**What the task asks**
In the data, find the word "left" and copy out every line that has it.

Records from a data collection:
--------

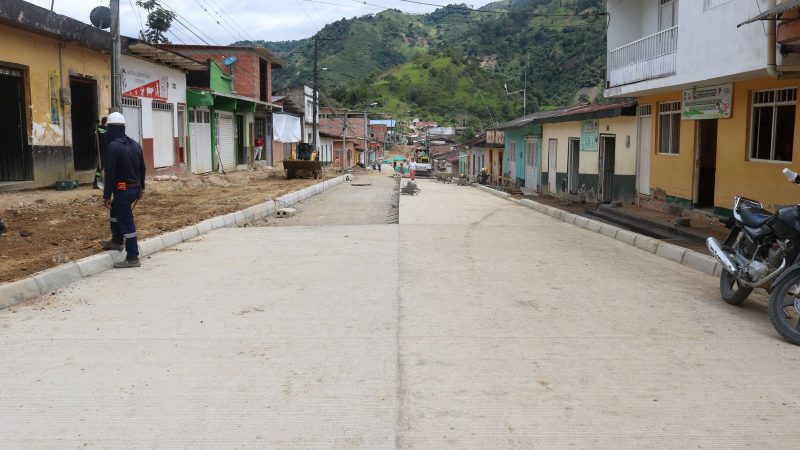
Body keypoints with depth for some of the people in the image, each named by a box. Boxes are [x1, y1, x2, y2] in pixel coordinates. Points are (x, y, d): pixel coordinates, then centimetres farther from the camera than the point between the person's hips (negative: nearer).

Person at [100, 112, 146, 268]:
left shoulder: (112, 147, -16)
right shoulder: (135, 144, 9)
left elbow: (110, 173, -17)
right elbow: (142, 168, 15)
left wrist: (106, 196, -13)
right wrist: (141, 187, 24)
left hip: (122, 190, -9)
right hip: (135, 188, 9)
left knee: (127, 223, -4)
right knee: (116, 210, 30)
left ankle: (132, 258, 0)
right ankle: (117, 241, 42)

--------

**Exercise result**
left shoulder: (112, 147, -16)
left elbow: (110, 173, -17)
left wrist: (106, 196, -13)
left hip: (122, 190, -9)
left knee: (127, 223, -4)
left ankle: (132, 258, 0)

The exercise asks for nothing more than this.